GOAL OF THE EXERCISE | Every line of the data that includes "size" should be copied out.

═════ DATA SUPPLIED

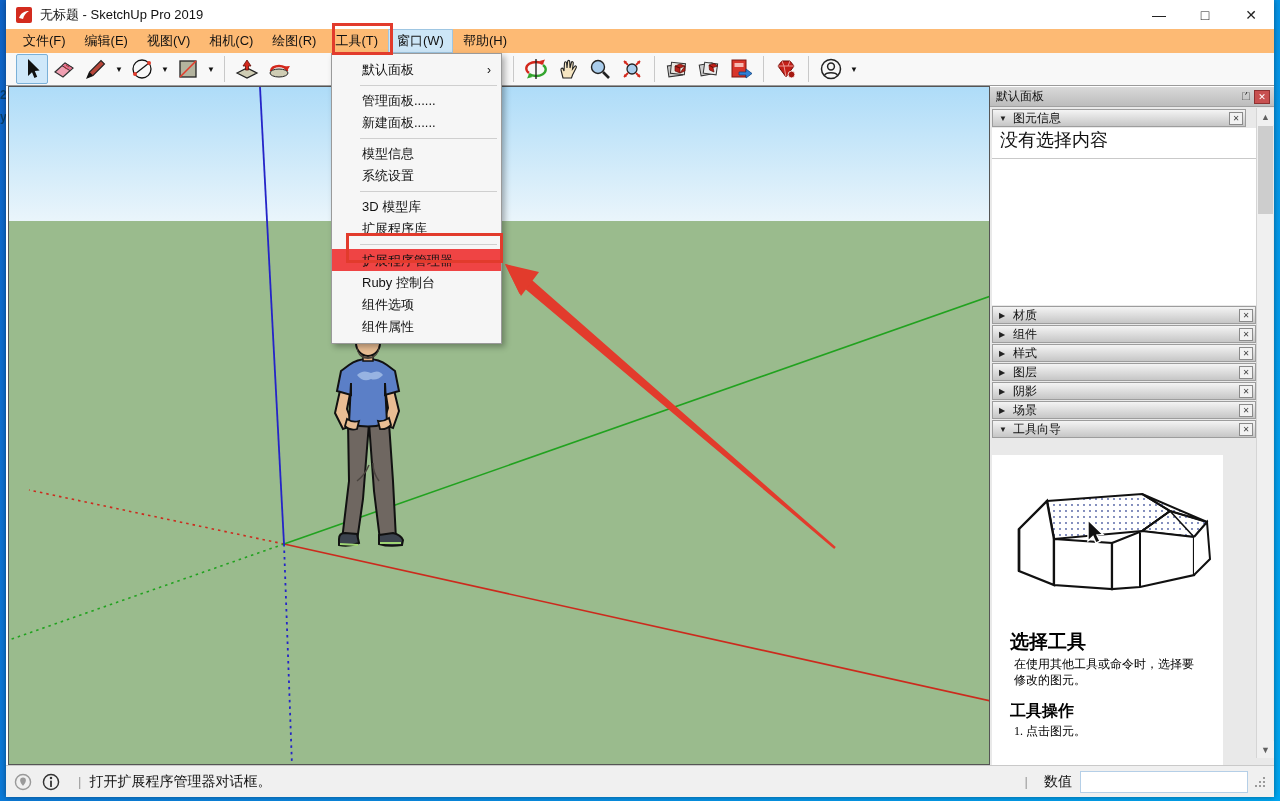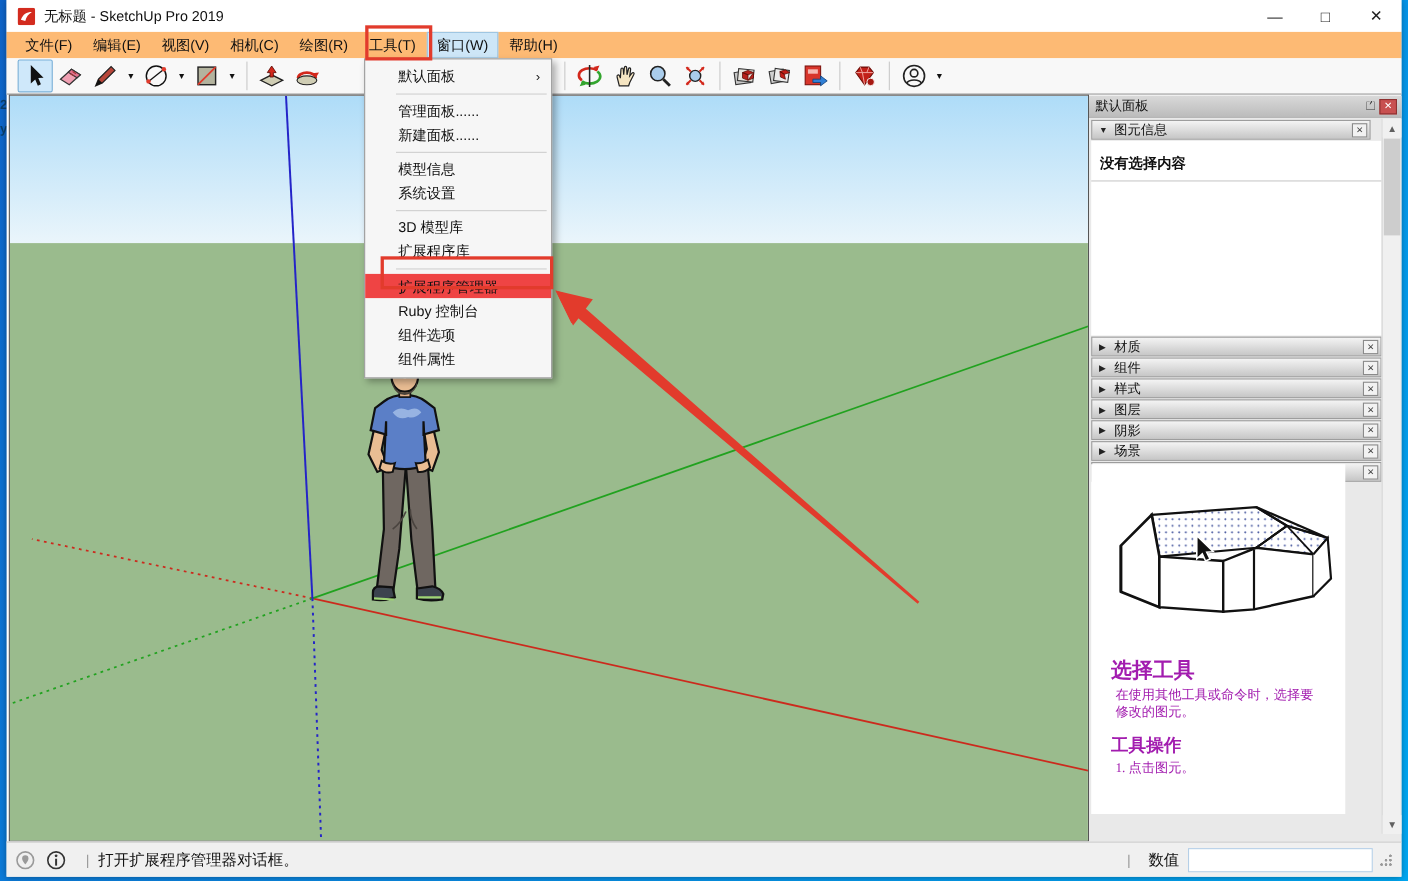--- a/index.html
+++ b/index.html
@@ -66,7 +66,7 @@
   .sec-close { margin-left:auto; width:14px; height:13px; border:1px solid #8a8a8a; background:#f2f2f2;
                font-size:8px; color:#444; display:flex; align-items:center; justify-content:center; }
   .panel-white { position:absolute; left:2px; width:264px; background:#fff; }
-  #entity-empty { font-weight:bold; font-size:13px; padding:12px 0 6px 8px; border-bottom:1px solid #c9c9c9; }
+  #entity-empty { font-weight:normal; font-size:18px; padding:0 0 6px 8px; border-bottom:1px solid #c9c9c9; }
 
   #instructor-body { position:absolute; left:2px; top:335px; width:231px; height:318px; background:#fff;
                      overflow:hidden; font-family:"Liberation Serif","DejaVu Serif",serif; color:#a21caf; }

══════════

EXPECTED ANSWER |
                font-size:8px; color:#444; display:flex; align-items:center; justify-content:center; }
-  #entity-empty { font-weight:bold; font-size:13px; padding:12px 0 6px 8px; border-bottom:1px solid #c9c9c9; }
+  #entity-empty { font-weight:normal; font-size:18px; padding:0 0 6px 8px; border-bottom:1px solid #c9c9c9; }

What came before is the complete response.